Essverhaltensstörungen: Erste Ergebnisse einer neuen Studie
In der westlichen industrialisierten Welt ist seit langem eine
Zunahme der Häufigkeit von Essstörungen zu beobachten. Das Vorkommen
der Anorexia nervosa (Magersucht) liegt derzeit bei etwa 0,5%
bis 1%, das der Bulimia nervosa (Ess-Brech-Sucht) bei ca. 1% bis
3% bei den 13- bis 35jährigen. Essstörungen betreffen zu 95% Mädchen
und junge Frauen und sind sowohl im städtischen als auch im ländlichen
Raum anzutreffen.
Das Vollbild einer Essstörung ist unbedingt behandlungsbedürftig,
wobei hier intensive Psychotherapie die Methode der Wahl ist,
in fortgeschrittenen Fällen auch stationäre medizinische Behandlung.

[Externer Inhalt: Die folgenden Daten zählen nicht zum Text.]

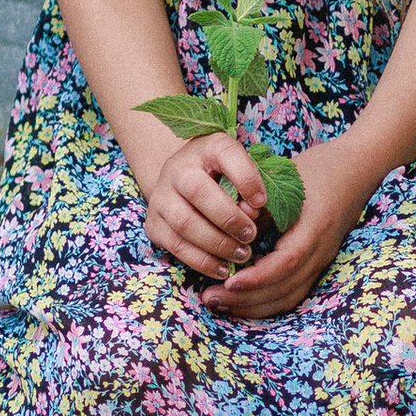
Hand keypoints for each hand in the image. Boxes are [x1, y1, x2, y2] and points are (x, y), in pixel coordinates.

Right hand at [139, 130, 264, 280]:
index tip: (262, 202)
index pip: (225, 153)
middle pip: (199, 192)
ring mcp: (161, 196)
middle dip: (229, 219)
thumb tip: (254, 211)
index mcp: (207, 147)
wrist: (185, 181)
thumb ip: (251, 185)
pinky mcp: (153, 223)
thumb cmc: (224, 177)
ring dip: (217, 244)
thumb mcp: (242, 170)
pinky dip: (201, 261)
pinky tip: (222, 268)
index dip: (246, 178)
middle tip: (251, 236)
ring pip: (185, 223)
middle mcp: (178, 167)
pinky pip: (175, 245)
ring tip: (241, 254)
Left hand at [195, 130, 375, 323]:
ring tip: (220, 303)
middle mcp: (321, 250)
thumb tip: (227, 232)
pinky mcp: (318, 264)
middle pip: (285, 289)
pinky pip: (293, 293)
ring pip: (289, 297)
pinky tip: (242, 298)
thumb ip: (259, 208)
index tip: (227, 282)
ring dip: (254, 306)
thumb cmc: (318, 168)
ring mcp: (322, 260)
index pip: (286, 263)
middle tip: (208, 298)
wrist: (358, 168)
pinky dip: (267, 302)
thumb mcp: (286, 180)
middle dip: (246, 299)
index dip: (256, 278)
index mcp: (314, 228)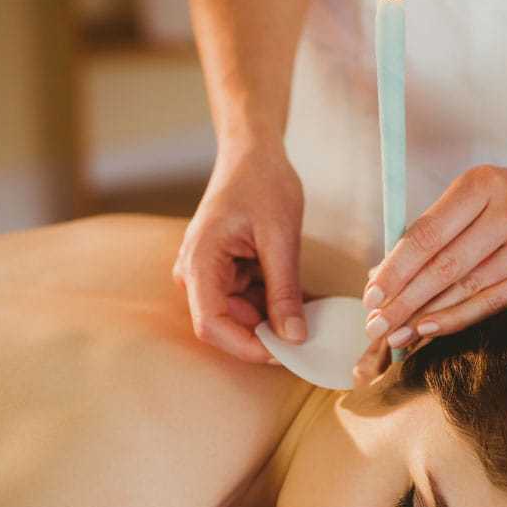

Ein Problem ist, daß die Kontaktaufnahme mit professionellen Helfern
oft sehr spät erfolgt - durchschnittlich erst 7 Jahre (!) nach
dem erstmaligen Auftreten der Erkrankung. PatientInnen mit Magersucht
fallen oft durch ihr ausgeprägtes Untergewicht auf, wenngleich
sie auch häufig versuchen, dieses z.B. durch sehr weite Kleidung
zu verbergen. Häufiger kann jedoch die Bulimie übersehen werden,
die auch nicht unbedingt mit dramatischem Gewichtsverlust verbunden
sein muß.
Wie vor kurzem auch in den Medien berichtet wurde, wurden Anfang
August die ersten Ergebnisse einer Studie veröffentlicht, die
von Martina de Zwaan und Beate Wimmer-Puchinger an 1903 Schülerinnen
und Schülern (1175 Mädchen und 728 Burschen) über deren Essgewohnheiten
durchgeführt worden war. Das Durchschnittsalter der Jugendlichen,
die mit einem Selbstbeurteilungsbogen befragt worden waren, betrug
etwa 15 Jahre, ca. drei Viertel der Untersuchten besuchten eine
höhere Schule wie AHS oder HAK
Die Ergebnisse dieser Selbstbeurteilung lassen keine Rückschlüsse
über die Häufigkeit von manifesten Eßstörungen zu, dennoch lassen
die Ergebnisse erkennen, daß Gewicht und Eßverhalten - wohl auch
durch veröffentlichte Meinungen über Ideale - eine große Bedeutung
im Leben junger Menschen haben:
- Wie zu erwarten, haben Mädchen ein deutlich gestörteres Essverhalten
und gaben mehr Unzufriedenheit mit ihrem Gewicht und ihrer Figur
an als Burschen.
- Essanfälle und kompensatorische Maßnahmen, die einer Gewichtszunahme
entgegen wirken sollen, werden auffallend häufig angegeben - 12,7%
der Mädchen gaben an, dass sie bereits absichtlich erbrochen haben,
um ihr Gewicht zu halten oder zu reduzieren.
- Diäten spielen eine große Rolle vor allem im Leben adoleszenter
Mädchen: immerhin 50,7% haben eine Diät hinter sich und 16,7%
stellen sich mindestens einmal täglich auf die Waage, um ihr Gewicht
zu kontrollieren.
- Ein Drittel (34%) der Mädchen (im Gegensatz zu nur 6,5% der
Burschen) haben starke oder sogar sehr starke Angst davor zuzunehmen
und ein ebenso hoher Prozentsatz der Mädchen gab an, daß ihr Selbstwertgefühl
erheblich oder sehr stark von der Figur und vom Gewicht abhängt.
23,4% der Mädchen (9,2% der Burschen) sind mit ihren Körperproportionen
sehr oder extrem unzufrieden.
- Was den Autorinnen der Studie besonders erwähnenswert erscheint,
ist, dass 5,4% der Mädchen und 2,9% der Burschen angaben, bereits
Therapie oder Beratung wegen eines Essproblems gehabt zu haben.
Ao.Univ.Prof. Dr. Martina de Zwaan ist leitende Oberärztin an der Spezialambulanz für Essstörungen
der Klinischen Abteilung für Allgemeine Psychiatrie, Univ. Klinik
für Psychiatrie in Wien.
Ao. Univ.Prof. Dr. Beate Wimmer-Puchinger ist Fachärztin für Psychiatrie und Neurologie und Wiener Frauengesundheitsbeauftragte.